►

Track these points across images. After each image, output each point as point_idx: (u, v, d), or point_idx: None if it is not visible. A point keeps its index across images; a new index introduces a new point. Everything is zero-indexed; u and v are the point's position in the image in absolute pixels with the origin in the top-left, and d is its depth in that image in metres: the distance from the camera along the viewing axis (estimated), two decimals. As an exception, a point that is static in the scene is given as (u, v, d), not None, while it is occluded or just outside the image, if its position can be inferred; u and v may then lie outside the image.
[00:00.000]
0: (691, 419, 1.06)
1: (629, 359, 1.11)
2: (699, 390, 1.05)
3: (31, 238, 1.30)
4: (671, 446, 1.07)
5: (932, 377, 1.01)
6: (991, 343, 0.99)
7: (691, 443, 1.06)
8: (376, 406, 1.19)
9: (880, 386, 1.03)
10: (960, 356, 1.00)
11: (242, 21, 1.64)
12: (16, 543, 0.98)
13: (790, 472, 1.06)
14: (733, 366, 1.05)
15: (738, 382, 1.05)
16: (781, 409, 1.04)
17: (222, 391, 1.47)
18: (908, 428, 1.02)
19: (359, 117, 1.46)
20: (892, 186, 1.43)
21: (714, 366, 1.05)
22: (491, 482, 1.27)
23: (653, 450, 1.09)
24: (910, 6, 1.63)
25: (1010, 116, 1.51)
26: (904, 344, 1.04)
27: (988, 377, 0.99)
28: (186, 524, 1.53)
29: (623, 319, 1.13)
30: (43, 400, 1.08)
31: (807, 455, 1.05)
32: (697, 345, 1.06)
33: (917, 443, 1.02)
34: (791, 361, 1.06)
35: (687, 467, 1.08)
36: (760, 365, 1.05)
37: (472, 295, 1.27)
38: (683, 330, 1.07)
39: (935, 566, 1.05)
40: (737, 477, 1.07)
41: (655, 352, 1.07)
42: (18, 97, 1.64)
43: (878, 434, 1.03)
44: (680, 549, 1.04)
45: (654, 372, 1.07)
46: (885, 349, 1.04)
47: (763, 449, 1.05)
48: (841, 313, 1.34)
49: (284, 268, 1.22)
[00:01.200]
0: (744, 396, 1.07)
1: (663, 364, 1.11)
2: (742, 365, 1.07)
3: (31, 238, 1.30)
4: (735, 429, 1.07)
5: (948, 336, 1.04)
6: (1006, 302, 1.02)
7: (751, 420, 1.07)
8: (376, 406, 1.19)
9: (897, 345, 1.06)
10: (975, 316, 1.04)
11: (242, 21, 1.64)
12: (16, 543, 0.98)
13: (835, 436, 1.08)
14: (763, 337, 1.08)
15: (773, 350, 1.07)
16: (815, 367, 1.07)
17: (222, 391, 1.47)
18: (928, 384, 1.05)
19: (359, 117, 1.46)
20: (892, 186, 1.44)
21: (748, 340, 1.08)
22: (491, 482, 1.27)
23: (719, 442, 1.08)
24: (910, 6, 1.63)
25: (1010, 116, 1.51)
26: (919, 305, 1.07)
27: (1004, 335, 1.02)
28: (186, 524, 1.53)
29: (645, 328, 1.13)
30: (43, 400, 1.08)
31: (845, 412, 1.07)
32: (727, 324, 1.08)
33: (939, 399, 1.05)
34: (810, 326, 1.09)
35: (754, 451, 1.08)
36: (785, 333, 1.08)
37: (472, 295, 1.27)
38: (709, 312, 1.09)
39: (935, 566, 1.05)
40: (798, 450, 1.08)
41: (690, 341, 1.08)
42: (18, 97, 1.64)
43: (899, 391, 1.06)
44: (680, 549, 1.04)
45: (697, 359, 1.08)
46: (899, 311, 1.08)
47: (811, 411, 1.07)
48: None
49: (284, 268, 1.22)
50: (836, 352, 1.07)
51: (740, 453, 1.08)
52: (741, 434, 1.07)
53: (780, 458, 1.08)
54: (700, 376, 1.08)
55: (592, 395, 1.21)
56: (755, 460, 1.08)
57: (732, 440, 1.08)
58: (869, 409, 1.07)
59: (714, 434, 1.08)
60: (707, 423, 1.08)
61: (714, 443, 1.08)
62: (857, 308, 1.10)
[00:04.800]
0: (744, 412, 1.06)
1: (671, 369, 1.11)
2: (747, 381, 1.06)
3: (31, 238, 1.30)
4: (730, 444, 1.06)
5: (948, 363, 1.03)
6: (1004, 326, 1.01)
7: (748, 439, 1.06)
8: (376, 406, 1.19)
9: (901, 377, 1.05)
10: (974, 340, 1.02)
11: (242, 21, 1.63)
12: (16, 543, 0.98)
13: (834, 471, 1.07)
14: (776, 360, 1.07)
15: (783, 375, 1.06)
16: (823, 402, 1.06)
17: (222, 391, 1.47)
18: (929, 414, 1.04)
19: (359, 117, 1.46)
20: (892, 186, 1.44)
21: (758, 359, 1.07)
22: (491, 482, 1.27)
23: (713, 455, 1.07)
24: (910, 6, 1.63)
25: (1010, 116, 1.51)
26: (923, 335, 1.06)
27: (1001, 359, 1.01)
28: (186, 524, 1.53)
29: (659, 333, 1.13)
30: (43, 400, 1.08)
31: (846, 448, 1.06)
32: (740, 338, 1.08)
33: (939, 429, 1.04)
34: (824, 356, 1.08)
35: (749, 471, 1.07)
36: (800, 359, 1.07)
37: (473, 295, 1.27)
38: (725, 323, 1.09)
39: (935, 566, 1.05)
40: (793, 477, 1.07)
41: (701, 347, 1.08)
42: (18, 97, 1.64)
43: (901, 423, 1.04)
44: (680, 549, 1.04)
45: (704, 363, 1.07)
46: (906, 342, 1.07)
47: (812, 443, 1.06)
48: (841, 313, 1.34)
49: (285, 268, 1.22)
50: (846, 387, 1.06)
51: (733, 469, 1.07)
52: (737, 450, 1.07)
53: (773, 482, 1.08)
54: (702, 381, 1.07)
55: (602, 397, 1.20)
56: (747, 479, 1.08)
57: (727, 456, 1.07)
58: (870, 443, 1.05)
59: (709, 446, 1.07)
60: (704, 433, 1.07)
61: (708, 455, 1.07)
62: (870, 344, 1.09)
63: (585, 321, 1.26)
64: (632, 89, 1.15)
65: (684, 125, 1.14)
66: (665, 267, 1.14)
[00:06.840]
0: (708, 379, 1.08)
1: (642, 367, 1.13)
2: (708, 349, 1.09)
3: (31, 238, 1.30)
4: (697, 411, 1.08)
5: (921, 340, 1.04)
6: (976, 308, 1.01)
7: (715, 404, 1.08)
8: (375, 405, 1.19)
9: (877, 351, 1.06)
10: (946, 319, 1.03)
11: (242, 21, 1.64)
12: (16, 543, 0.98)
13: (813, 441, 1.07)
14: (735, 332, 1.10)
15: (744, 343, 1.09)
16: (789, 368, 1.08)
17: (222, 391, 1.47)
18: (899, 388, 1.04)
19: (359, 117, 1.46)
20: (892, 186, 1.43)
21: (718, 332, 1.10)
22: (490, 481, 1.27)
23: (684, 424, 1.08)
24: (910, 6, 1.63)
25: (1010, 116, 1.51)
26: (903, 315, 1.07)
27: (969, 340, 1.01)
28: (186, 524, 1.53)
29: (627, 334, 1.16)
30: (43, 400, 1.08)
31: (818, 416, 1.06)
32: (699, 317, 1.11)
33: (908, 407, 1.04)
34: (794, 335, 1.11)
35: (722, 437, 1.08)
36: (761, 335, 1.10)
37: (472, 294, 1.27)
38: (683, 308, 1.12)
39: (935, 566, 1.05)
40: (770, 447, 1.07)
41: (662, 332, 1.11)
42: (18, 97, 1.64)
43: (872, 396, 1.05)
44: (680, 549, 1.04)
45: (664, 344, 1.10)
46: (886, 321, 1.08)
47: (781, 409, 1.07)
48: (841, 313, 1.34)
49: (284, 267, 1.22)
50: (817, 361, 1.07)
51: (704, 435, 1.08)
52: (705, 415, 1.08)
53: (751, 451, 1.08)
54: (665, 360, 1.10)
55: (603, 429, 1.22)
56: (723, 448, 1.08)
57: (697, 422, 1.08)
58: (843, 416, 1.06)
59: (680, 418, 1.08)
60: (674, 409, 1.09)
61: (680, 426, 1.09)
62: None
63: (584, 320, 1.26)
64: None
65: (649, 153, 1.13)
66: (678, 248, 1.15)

◄

• [WHAT TO WORK ON]: What do the lines of the material read, from the first through the line with "5: (932, 377, 1.01)"? Transcribe them exactly and stop there.

• [RESULT FOR THIS TASK]:
Track these points across images. After each image, output each point as point_idx: (u, v, d), or point_idx: None if it is not visible. A point keeps its index across images; a new index introduces a new point. Everything is zero-indexed; u and v are the point's position in the image in absolute pixels with the origin in the top-left, and d is its depth in that image in metres: the distance from the camera along the viewing axis (estimated), two decimals. As an exception, a point that is static in the scene is given as (u, v, d), not None, while it is occluded or just outside the image, if its position can be inferred; u and v may then lie outside the image.
[00:00.000]
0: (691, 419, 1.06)
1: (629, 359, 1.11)
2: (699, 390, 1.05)
3: (31, 238, 1.30)
4: (671, 446, 1.07)
5: (932, 377, 1.01)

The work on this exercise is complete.